Agree with @PeroK. It is true that the Lorentz gamma factor of something doing ##v## is the same however the object attained that speed. But that means that, working in an inertial frame, the elapsed time for an object during coordinate time ##T## is $$\int_0^T\frac{dt}{\gamma(t)}$$which is obviously not the same for an object where ##\gamma(t)## is a constant and where ##\gamma(t)=\sqrt{1-(at/c)^2}##.
 
If a rocket with constant proper acceleration (magnitude ##\alpha##) starts from rest, then after a duration ##c \Delta t## of a qualifying inertial observer's coordinate time (qualifying here means that the rocket's motion is rectilinear), the final rapidity of the rocket in that frame is:

##\phi = \sinh^{-1}\left( ( \alpha / c^2) c \Delta t \right)##,

and the elapsed proper time for the rocket is:

##c \Delta \tau_{accelerating} = \dfrac{\phi}{ \alpha / c^2} ##

(see here).

If a second inertial rocket were moving with the first rocket's final rapidity ##\phi## for that same duration of observer coordinate time ##c \Delta t##, its elapsed proper time would be less:

##c \Delta \tau_{inertial} = \dfrac{c \Delta t}{\cosh \phi}##

(that's just the time dilation formula).

With ##\Delta t = 1## hour and ##\alpha = 1## g:

##\Delta \tau_{accelerating} \approx 3599.99999## seconds
##\Delta \tau_{inertial} \approx 3599.99998## seconds.

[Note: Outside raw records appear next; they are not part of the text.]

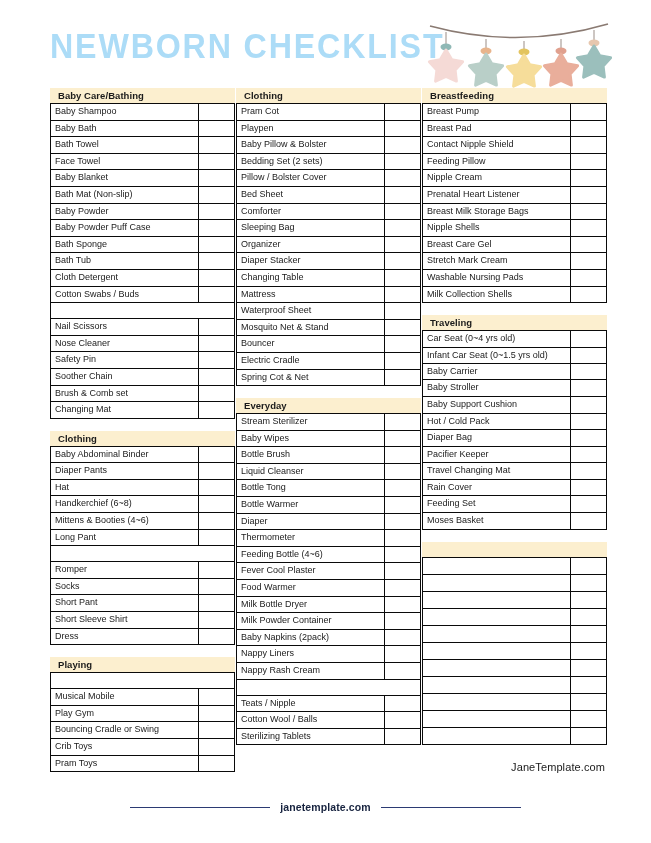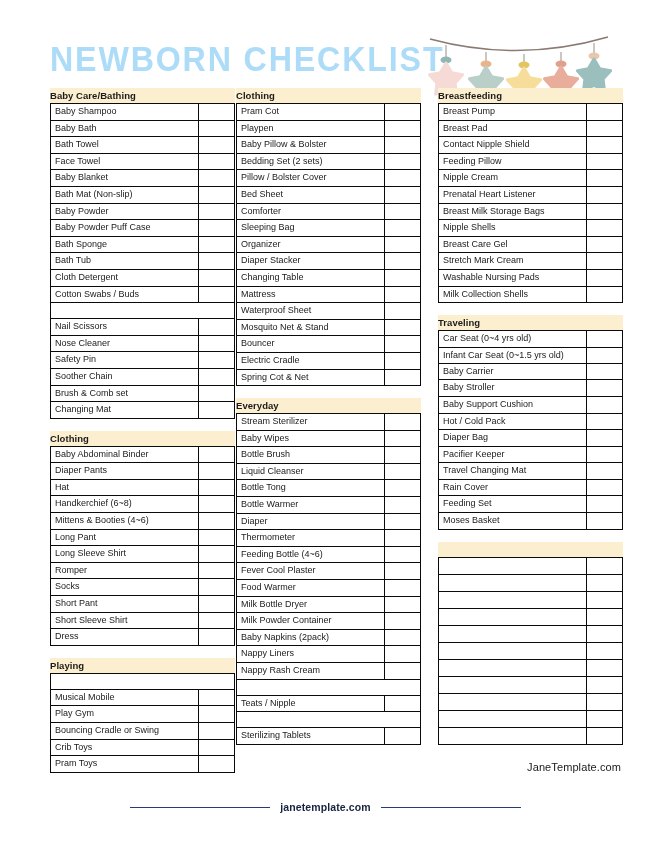--- a/index.html
+++ b/index.html
@@ -23,21 +23,20 @@
     box-sizing: border-box;
   }
 
   
   .header {
     position: absolute;
     left: 0;
     top: 0;
     width: 651px;
     height: 88px;
-    margin-top: 13px;
   }
   .title {
     position: absolute;
     left: 50px;
     top: 26px;
     font-family: "Liberation Sans", sans-serif;
     font-size: 35px;
     font-weight: bold;
     letter-spacing: 2.0px;
     color: #ACDCF7;
@@ -55,29 +54,29 @@
   }
 
   
   .col {
     position: absolute;
     top: 88px;
     width: 185px;
   }
   .col-1 { left: 50px; }
   .col-2 { left: 236px; }
-  .col-3 { left: 438px; }
+  .col-3 { left: 422px; }
 
   .section { margin-bottom: 12px; }
 
   .sec-head {
     background: #FCEFCF;
     height: 15px;
     line-height: 15px;
-    padding-left: 0;
+    padding-left: 8px;
     font-size: 9.5px;
     font-weight: bold;
     color: #1b1b1b;
     letter-spacing: 0.05px;
     box-sizing: border-box;
     overflow: hidden;
     white-space: nowrap;
   }
   .sec-head.blank { color: transparent; }
 
@@ -278,21 +277,20 @@
           </div>
           <div class="row">
             <div class="label">Mittens &amp; Booties (4~6)</div>
             <div class="box"></div>
           </div>
           <div class="row">
             <div class="label">Long Pant</div>
             <div class="box"></div>
           </div>
           <div class="row">
-            <div class="label">Long Sleeve Shirt</div>
             <div class="box"></div>
           </div>
           <div class="row">
             <div class="label">Romper</div>
             <div class="box"></div>
           </div>
           <div class="row">
             <div class="label">Socks</div>
             <div class="box"></div>
           </div>
@@ -481,20 +479,21 @@
             <div class="box"></div>
           </div>
           <div class="row">
             <div class="box"></div>
           </div>
           <div class="row">
             <div class="label">Teats / Nipple</div>
             <div class="box"></div>
           </div>
           <div class="row">
+            <div class="label">Cotton Wool / Balls</div>
             <div class="box"></div>
           </div>
           <div class="row">
             <div class="label">Sterilizing Tablets</div>
             <div class="box"></div>
           </div>
         </div>
       </div>
     </div>
   <div class="col col-3">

[Edited to correct 3999 to 3599]
 
Thank you all very much for your answers. I'm glad I can take to the bank the fact that only instantaneous velocity and not acceleration have an effect on time dilation. What a surprise to see such a well written paper as being so wrong. It's hard to sort out what's true from what's not when something is presented so well such as in this paper.